Lorsque la Commission estime que l’État membre ne s’est pas conformé à l’arrêt, elle peut introduire un nouveau recours demandant des sanctions pécuniaires. Toutefois, en cas de non communication des mesures de transposition d’une directive à la Commission, sur sa proposition, des sanctions peuvent être infligées par la Cour de justice, au stade du premier arrêt.

Document non officiel à l’usage des médias, qui n’engage pas la Cour de justice.

Le texte intégral de l’arrêt est publié sur le site CURIA le jour du prononcé.

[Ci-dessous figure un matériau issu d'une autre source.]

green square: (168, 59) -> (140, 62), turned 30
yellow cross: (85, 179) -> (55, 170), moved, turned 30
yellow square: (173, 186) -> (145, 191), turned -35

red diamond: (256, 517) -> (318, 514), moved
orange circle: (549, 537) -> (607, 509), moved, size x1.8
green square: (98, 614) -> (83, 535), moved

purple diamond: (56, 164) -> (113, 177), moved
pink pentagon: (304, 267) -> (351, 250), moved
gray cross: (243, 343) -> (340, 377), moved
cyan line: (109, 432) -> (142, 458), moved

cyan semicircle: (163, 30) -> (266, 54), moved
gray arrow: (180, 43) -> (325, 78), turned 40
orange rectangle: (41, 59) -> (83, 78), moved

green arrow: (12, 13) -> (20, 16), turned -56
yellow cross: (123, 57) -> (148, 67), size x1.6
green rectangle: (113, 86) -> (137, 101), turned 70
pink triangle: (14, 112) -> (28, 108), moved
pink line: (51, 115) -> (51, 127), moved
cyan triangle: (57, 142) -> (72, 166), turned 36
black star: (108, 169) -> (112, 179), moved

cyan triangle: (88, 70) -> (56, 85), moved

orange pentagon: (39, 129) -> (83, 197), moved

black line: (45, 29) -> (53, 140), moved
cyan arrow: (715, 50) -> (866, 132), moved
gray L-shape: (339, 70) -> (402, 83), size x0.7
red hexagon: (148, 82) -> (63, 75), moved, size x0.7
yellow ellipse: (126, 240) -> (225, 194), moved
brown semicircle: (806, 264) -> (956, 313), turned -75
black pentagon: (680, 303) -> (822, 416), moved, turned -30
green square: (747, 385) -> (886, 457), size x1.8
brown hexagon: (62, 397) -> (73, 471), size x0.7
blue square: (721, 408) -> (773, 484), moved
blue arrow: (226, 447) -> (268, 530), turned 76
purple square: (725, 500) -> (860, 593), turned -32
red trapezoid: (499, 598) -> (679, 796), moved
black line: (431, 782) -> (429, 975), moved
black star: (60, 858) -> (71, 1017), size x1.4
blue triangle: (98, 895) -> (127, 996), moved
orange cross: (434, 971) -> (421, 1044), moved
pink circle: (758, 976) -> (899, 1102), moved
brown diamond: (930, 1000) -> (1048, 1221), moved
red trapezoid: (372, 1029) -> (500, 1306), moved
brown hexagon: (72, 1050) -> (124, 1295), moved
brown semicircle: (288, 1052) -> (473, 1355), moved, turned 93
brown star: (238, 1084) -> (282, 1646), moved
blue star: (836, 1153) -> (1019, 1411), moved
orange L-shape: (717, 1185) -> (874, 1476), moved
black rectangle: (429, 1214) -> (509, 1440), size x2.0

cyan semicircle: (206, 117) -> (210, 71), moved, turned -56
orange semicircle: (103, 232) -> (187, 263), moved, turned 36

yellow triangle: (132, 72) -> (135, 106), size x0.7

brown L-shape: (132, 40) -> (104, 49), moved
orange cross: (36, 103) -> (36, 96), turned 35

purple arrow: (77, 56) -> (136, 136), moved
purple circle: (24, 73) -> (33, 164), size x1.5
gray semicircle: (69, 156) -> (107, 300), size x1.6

Contact presse: Marie-Christine Lecerf (+352) 4303 3205

1 :

Directive 91/440/CEE du Conseil, du 29 juillet 1991, relative au développement de chemins de fer communautaires (JO L 237, p. 25), telle que modifiée par les directives 2004/51/CE et 2007/58/CE , et la directive 2001/14/CE du Parlement européen et du Conseil, du 26 février 2001, concernant la répartition des capacités d’infrastructure ferroviaire et la tarification de l’infrastructure ferroviaire (JO L 75, p. 29), telle que modifiée par les directives 2004/49/CE et 2007/58/CE.

2 :

Il s’agit des affaires : C-528/10, Commission/Grèce (arrêt du 8 novembre 2012); C-557/10, Commission/Portugal (arrêt du 25 octobre 2012) ; C-473/10, Commission/Hongrie, C-483/10, Commission/Espagne, C-555/10, Commission/Autriche, C-556/10, Commission/Allemagne (arrêts du 28 février 2013, voir CP n° 20/13); C-625/10, Commission/France (arrêt du 18 avril 2013, voir CP n° 49/13); C-512/10, Commission/Pologne (arrêt du 30 mai 2013, voir CP 64/13) ; C-545/10, Commission/République tchèque, C-627/10, Commission/Slovénie, C-412/11, Commission/Luxembourg (arrêts du 11 juillet 2013, voir CP n° 88/13).

3 :

Décret législatif n° 188 du 8 juillet 2003, qui a transposé les directives 91/440, 2001/13CE et 2001/14 (« premier paquet ferroviaire ») ; décret-loi n° 98 du 6 juillet 2011.